What makes a business defensible in the AI era?
Last weekend, I gave myself a few hours to build something in Replit—one of the popular "AI-powered" development tools.
A few hours later, I had built and deployed a small LinkedIn application—one that allows the user to create custom "newsfeeds".
Several bugs aside, I was impressed by the ease of getting something 0 → 1.

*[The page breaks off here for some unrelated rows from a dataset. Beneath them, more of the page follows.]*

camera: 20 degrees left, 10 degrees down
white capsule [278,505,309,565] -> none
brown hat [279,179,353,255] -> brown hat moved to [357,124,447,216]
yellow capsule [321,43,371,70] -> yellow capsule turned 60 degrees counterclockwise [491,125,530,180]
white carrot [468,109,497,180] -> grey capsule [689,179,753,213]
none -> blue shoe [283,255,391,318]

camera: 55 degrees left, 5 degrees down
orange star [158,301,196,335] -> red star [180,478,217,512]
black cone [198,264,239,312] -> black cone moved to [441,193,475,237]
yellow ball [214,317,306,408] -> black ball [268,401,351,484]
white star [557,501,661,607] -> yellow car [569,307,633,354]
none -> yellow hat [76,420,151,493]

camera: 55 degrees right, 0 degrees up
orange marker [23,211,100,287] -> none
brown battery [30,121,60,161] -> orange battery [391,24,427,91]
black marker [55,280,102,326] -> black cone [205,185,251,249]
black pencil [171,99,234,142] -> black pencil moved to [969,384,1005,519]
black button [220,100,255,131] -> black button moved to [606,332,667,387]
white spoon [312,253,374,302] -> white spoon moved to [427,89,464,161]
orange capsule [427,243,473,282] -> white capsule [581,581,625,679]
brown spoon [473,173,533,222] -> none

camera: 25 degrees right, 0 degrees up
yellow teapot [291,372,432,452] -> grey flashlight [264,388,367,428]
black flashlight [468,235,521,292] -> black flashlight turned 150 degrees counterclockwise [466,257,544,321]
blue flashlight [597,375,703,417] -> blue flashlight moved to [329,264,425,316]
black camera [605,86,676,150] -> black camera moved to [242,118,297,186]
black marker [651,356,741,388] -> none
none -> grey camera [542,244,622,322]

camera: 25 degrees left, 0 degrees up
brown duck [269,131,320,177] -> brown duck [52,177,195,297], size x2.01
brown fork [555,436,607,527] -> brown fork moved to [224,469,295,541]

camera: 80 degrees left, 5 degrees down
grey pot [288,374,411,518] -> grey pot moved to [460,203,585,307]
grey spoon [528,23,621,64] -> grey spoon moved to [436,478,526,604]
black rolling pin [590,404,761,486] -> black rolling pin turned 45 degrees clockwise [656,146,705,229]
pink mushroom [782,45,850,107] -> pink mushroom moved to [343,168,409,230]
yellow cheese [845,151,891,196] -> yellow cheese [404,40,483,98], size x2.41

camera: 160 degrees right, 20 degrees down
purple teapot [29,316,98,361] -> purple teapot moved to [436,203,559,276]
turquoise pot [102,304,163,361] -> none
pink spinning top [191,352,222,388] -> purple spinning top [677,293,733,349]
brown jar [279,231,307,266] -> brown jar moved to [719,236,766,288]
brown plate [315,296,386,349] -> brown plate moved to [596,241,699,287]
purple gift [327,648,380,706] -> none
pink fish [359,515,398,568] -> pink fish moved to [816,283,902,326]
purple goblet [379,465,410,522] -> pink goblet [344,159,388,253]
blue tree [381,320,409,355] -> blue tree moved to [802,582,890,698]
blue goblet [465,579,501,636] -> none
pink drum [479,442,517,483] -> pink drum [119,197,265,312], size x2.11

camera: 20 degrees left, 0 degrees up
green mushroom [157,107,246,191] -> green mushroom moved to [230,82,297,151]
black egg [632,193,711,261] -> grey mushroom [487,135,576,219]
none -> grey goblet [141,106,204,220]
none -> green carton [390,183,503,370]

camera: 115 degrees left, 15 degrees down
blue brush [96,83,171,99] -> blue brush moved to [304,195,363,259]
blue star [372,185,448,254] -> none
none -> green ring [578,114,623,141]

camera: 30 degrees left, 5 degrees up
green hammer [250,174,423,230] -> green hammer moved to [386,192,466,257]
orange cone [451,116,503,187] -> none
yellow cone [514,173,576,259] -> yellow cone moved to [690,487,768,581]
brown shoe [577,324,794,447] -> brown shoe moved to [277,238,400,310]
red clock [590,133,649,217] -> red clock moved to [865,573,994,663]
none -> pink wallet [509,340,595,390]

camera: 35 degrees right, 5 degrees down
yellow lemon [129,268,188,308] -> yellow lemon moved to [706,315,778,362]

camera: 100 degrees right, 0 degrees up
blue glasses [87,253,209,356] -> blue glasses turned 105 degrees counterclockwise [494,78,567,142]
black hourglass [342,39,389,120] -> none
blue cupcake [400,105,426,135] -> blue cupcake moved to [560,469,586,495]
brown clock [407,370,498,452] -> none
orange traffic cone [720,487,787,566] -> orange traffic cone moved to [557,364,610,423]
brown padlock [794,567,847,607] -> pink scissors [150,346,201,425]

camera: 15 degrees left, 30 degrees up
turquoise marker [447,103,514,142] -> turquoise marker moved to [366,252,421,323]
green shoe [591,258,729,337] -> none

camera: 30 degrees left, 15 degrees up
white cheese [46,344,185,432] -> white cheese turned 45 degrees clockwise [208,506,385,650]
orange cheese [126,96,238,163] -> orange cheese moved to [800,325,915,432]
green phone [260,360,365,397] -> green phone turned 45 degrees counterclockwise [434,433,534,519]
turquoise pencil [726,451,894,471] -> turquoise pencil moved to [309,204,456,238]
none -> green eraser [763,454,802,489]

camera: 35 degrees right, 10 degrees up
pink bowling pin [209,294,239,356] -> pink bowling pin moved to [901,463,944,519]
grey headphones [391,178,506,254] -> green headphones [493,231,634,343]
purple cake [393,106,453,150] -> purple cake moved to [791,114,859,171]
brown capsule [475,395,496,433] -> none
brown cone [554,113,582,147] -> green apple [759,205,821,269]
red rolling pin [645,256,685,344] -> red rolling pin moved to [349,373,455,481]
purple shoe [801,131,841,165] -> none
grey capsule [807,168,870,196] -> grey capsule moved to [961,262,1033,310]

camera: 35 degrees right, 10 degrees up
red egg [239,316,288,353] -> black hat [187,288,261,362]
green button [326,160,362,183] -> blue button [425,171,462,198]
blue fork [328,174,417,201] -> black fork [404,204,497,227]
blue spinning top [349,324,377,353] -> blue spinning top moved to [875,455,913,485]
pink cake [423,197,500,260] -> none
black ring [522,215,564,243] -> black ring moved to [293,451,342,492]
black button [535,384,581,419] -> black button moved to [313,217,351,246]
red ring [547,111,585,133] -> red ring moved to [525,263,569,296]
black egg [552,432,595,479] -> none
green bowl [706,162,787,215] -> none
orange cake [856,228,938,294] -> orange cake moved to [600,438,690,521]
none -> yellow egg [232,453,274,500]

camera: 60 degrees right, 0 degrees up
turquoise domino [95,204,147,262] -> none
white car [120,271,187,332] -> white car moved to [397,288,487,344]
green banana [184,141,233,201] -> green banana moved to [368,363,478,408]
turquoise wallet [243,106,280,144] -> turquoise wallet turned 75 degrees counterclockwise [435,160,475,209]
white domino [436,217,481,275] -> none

Which led to a deeper question..
If anyone can build a functional application in an afternoon, what are the new competitive moats in the AI era?
Some brief thoughts:
1. Capital
Some markets still require significant investment to enter—whether that's building physical infrastructure, acquiring licenses, or funding deep research. Not everyone can raise the capital to play.
2. Network effects
A product that becomes more valuable as more people use it is harder to replicate. Communities, marketplaces, platforms—they all benefit from this dynamic.
3. Proprietary data
As LLM-powered applications and agents become easier to build, having one's own unique dataset offers an advantage.
4. Distribution
Having efficient mechanisms to distribute products and services to customer segments can offer some moat. This can include having a pre-existing customer base with high switching costs.
5. Brand
A strong brand builds trust, loyalty, and differentiation—especially in commoditised markets where everything looks similar.
6. Regulatory
If operating in an industry where licensing, compliance, or relationships are non-trivial (e.g. fintech, healthcare, defense), that can serve as a durable barrier to entry.
The question of durable competitive advantage is interesting to ask from the different viewpoints of investors, operating executives and entrepreneurs.